- _QUELLE_
* * * *
Reformpläne für Währungsunion:EU-Kommission stellt sich gegen Macron

Lesezeit: 3 Min.

Die EU-Kommission will den Gesamthaushalt aller EU-Staaten aufstocken. (Foto: dpa)
  • Die EU-Kommmission stellt ein umfassendes Reform-Angebot für die Zukunft der Währungsunion vor.
  • Frankreichs Präsident Macron pocht auf einen Extra-Haushalt für die Euro-Zone.
  • Die Kommission erteilt diesem Plan eine deutliche Absage.

Von Alexander Mühlauer, Brüssel

Am Ende macht Pierre Moscovici ein Geständnis. Er liebe den Film "Der Pate", und darin gebe es ja das Bonmot des Angebots, das man nicht ablehnen könne. Nun dürfe man ihn bitte nicht falsch verstehen, sagt der französische EU-Kommissar, die Vorschläge seien kein Angebot im Sinne der Mafia, denn natürlich werde keiner dazu gezwungen.
* * * *
- _GEZEIGTES MATERIAL_
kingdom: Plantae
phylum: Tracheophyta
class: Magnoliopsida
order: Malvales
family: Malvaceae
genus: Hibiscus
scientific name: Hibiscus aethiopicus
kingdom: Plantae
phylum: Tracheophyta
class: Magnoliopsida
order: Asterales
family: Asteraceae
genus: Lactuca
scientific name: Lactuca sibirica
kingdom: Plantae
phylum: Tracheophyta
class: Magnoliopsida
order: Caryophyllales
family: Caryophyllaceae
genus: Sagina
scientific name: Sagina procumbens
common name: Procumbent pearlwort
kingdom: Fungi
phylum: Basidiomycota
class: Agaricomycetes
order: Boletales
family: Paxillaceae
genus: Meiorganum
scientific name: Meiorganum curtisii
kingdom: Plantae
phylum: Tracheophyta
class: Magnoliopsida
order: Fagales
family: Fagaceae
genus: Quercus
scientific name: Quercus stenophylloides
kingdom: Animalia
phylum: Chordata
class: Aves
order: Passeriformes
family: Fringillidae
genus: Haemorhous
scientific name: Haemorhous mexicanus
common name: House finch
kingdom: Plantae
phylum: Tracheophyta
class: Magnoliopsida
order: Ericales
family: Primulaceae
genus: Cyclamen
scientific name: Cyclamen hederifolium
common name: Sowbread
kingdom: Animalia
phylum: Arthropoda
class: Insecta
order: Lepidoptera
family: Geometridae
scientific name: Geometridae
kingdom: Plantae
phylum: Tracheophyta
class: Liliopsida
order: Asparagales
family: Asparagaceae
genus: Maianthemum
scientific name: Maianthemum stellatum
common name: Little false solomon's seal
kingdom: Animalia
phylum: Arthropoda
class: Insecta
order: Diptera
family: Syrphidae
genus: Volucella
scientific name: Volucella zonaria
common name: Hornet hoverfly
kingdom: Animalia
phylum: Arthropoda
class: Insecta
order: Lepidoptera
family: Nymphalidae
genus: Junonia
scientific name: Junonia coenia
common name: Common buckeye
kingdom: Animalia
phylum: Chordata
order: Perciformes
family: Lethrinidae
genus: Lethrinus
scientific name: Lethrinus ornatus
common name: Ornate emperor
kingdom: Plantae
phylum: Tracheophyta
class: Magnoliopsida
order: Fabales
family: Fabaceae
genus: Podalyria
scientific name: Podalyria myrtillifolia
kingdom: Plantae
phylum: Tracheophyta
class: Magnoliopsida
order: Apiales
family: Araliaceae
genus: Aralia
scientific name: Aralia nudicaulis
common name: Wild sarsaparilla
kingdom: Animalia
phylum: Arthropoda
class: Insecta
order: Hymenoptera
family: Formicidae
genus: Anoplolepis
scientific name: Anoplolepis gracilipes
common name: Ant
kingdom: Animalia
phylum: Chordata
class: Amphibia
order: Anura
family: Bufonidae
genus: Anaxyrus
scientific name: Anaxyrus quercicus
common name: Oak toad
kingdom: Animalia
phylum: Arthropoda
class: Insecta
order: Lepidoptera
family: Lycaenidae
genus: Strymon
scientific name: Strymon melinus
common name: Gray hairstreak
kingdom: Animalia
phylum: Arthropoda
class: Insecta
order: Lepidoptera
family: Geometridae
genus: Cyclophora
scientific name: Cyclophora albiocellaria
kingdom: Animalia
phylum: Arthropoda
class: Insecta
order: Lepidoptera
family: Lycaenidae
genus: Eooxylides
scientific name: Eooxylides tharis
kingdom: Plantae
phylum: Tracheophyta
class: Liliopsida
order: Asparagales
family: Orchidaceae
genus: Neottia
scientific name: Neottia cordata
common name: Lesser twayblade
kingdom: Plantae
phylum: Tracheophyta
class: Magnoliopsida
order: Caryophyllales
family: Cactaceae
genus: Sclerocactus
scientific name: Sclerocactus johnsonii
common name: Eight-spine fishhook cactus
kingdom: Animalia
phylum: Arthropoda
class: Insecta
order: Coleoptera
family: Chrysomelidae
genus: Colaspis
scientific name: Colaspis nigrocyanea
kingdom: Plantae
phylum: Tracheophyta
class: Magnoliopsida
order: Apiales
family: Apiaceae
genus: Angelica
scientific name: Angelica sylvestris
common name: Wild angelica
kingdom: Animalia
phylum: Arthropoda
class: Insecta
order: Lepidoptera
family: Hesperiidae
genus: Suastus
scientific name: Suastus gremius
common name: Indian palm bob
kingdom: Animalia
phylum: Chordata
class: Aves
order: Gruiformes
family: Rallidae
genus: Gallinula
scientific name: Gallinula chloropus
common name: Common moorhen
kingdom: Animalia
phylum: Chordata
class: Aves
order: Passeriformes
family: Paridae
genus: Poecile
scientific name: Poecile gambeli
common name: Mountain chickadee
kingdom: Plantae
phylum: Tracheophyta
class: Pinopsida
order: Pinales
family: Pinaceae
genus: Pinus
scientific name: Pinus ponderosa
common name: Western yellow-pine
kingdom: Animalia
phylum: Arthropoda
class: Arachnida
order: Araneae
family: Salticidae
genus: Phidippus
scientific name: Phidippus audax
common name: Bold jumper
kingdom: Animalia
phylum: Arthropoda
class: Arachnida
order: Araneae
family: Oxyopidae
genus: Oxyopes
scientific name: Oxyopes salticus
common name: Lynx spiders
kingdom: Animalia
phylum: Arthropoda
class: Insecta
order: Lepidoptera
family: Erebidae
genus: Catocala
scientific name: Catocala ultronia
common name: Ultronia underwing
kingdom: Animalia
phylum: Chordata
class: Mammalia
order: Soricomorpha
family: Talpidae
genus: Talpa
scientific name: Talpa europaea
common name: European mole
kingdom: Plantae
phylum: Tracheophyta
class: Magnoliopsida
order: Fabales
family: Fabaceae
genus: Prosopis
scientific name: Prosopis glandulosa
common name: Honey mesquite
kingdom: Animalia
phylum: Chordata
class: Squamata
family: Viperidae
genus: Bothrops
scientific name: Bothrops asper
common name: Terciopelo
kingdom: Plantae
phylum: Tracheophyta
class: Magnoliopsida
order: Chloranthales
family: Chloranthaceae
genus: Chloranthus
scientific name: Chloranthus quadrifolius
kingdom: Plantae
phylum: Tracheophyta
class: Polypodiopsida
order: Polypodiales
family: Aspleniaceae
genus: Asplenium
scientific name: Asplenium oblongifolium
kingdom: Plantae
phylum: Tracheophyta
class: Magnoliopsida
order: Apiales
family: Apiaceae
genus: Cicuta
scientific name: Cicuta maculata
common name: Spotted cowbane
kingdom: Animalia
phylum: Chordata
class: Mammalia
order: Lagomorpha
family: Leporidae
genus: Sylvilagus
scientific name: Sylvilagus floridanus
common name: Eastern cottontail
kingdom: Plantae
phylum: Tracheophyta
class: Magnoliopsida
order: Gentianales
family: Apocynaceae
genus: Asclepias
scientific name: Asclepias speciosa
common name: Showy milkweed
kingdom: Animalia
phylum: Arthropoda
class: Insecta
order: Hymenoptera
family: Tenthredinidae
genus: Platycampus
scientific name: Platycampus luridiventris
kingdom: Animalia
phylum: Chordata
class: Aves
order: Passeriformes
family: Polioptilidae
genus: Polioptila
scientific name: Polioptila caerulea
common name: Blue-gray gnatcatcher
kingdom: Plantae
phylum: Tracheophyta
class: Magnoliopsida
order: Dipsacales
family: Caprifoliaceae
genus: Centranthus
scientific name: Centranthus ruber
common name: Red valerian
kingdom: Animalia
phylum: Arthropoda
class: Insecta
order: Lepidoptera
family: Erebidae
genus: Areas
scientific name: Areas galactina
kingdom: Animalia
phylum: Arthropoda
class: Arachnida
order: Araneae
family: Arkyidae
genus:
* * * *
- _AUFGABENSTELLUNG_
Bearbeite im Artikel über die Reformpläne der EU-Kommission den Abschnitt, der bei den Worten "Reformpläne für Währungsunion:EU-Kommission" beginnt und nach "eine deutliche Absage." endet. Gib ihn vollständig wieder und setze dabei "Euro-Zone" anstelle von "Währungsunion".

- _ANTWORT_
Reformpläne für Euro-Zone:EU-Kommission stellt sich gegen Macron

Lesezeit: 3 Min.

Die EU-Kommission will den Gesamthaushalt aller EU-Staaten aufstocken. (Foto: dpa)
  • Die EU-Kommmission stellt ein umfassendes Reform-Angebot für die Zukunft der Euro-Zone vor.
  • Frankreichs Präsident Macron pocht auf einen Extra-Haushalt für die Euro-Zone.
  • Die Kommission erteilt diesem Plan eine deutliche Absage.